In contrast to these findings, recent molecular studies in Bryoria have also revealed the existence of previously unknown lineages, resulting in the recognition of several new species based on single to three-locus phylogenies but also supported by chemistry and morphology (Jørgensen et al. Reference Jørgensen, Myllys, Velmala and Wang2012; Boluda et al. Reference Boluda, Divakar, Hawksworth, Villagra and Rico2015; Myllys et al. Reference Myllys, Velmala, Pino-Bodas and Goward2016; Wang et al. Reference Wang, Wang, Liu, Myllys, Shi, Zhang, Yang and Li2017). The new species appear to have restricted distribution areas and are confined mainly to South-East Asia and/or western North America. Furthermore, Myllys et al. (Reference Myllys, Velmala, Holien, Halonen, Wang and Goward2011, Reference Myllys, Velmala, Pino-Bodas and Goward2016) and McCune et al. (Reference McCune, Arup, Breuss, Di Meglio, Di Meglio, Esslinger, Miadlikowska, Miller, Rosentreter and Schultz2020) reported unexpected genetic diversity in section Divaricatae but concluded that additional sampling was needed to test whether their samples represented cryptic species.

The main objective in the present study is to determine whether a broader sampling and the addition of further gene regions can result in a more resolved and better supported phylogeny of Bryoria as a whole, with particular emphasis on its diversification and infrageneric classification. At the same time, we also aim to resolve the taxonomic identity of unknown lineages discovered earlier in the B. bicolor/B. tenuis group in section Divaricatae. To achieve these objectives, we include additional material from South-East Asia and western North America and generate new sequences from six gene regions.

Materials and Methods

Taxon sampling

A total of 71 Bryoria specimens from North America, Europe and Asia were used in the molecular phylogenies (Table 1). Taxa from all five sections of Bryoria were included to examine infrageneric classification (see Myllys et al. Reference Myllys, Velmala, Pino-Bodas and Goward2016). Multiple samples from section Divaricatae were included to examine phylogeny and species delimitation in the Bryoria bicolor/B. tenuis group. Seven specimens, which formed a paraphyletic assemblage close to B. bicolor (Ehrh.) Brodo & D. Hawksw. and B. tenuis (E. Dahl) Brodo & D. Hawksw. but which did not group with either of the species in Myllys et al. (Reference Myllys, Velmala, Pino-Bodas and Goward2016), were included as Bryoria sp. (specimens L486, L490, L678, L693, L694, L695, L696). Furthermore, an additional five specimens that did not cluster with existing taxa based on morphology and fungal ITS barcode (see Schoch et al. Reference Schoch, Seifert, Huhndorf, Robert, Spouge, Levesque and Chen2012) were also included in our analyses. Four of these latter specimens are new (specimens L830, L879, L880, L1038) and one (specimen L168) was used in the phylogeny of Myllys et al. (Reference Myllys, Velmala, Holien, Halonen, Wang and Goward2011) where it was basal to the B. bicolor/B. tenuis group.

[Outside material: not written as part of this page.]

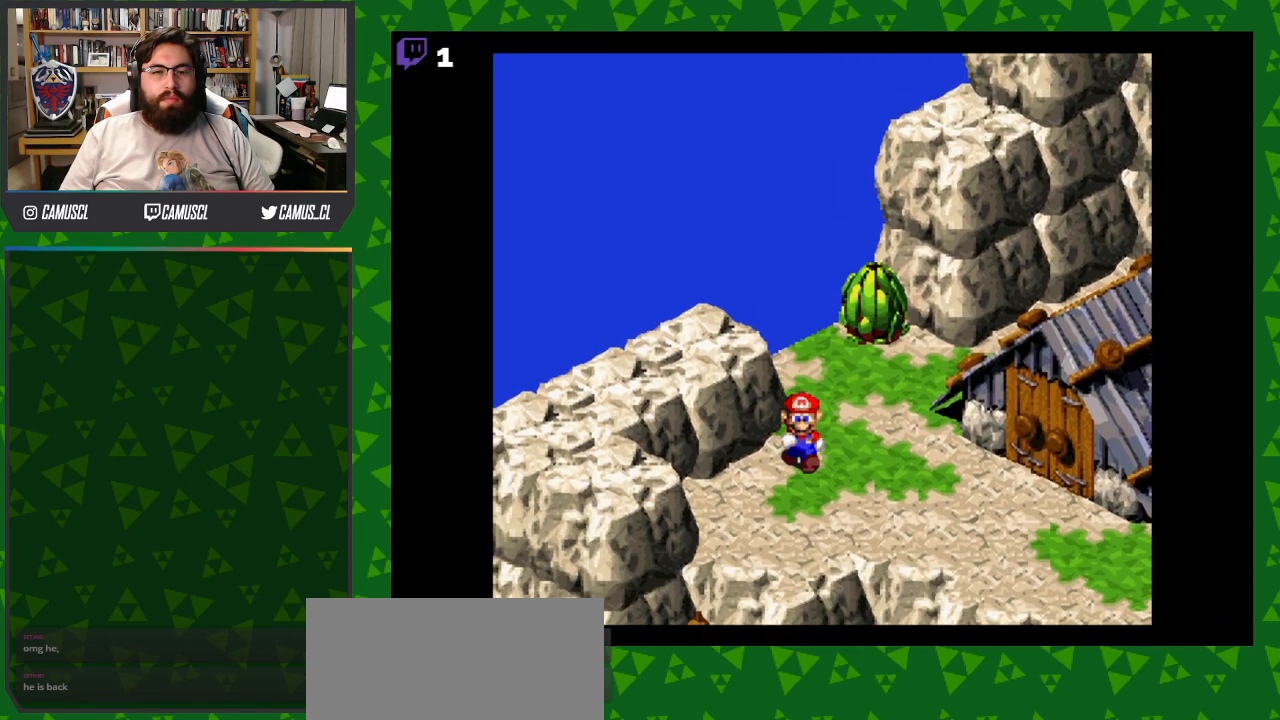
{"buttons": ["Y", "DPAD_RIGHT"], "events": [[350, "DPAD_DOWN", "up"]]}
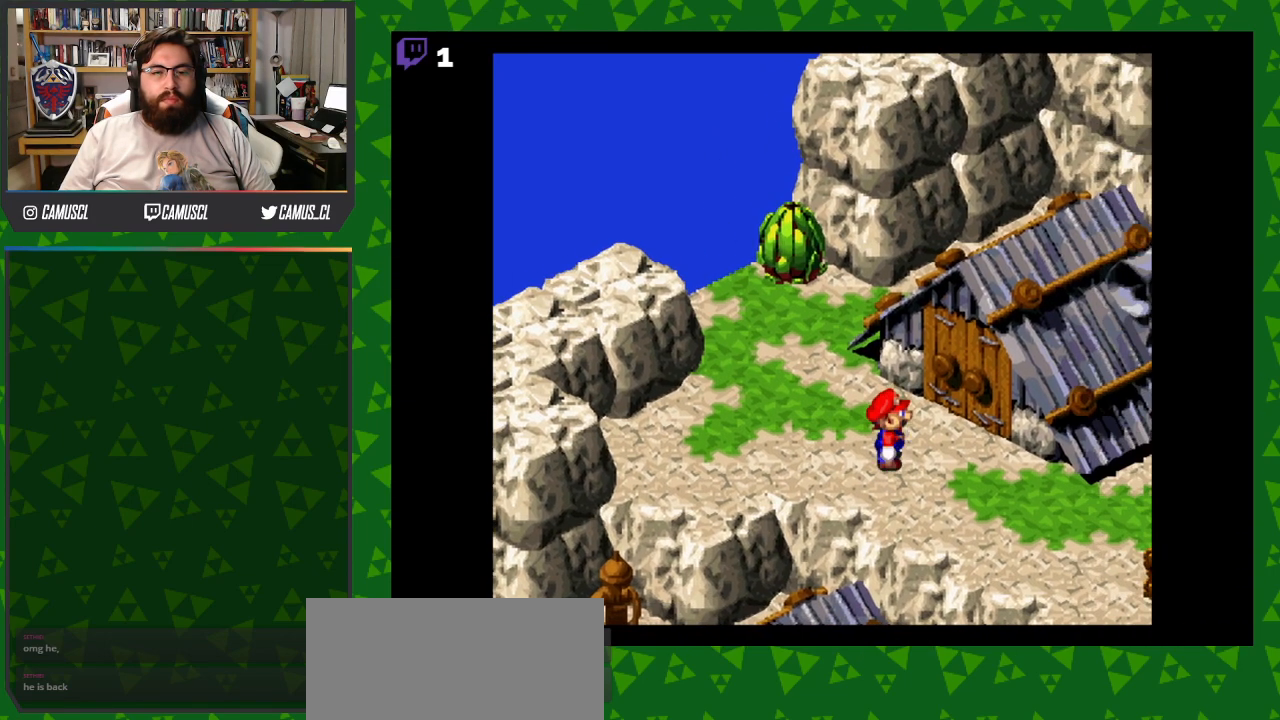
{"buttons": ["Y", "DPAD_UP"], "events": [[67, "DPAD_UP", "down"], [250, "DPAD_RIGHT", "up"]]}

Table 1. Details on taxa used in the phylogenetic analyses, including voucher information and GenBank Accession numbers. New species and sequences are in bold.

Additional herbarium specimens (ALA, CANL, H, KUN, O, TUR, UAAH and UBC) from section Divaricatae were examined for their morphology. These included 46 specimens filed under B. tenuis or Bryoria sp. at ALA, CANL, H, KUN, O, UAAH and UBC (Supplementary Material Table S1, available online).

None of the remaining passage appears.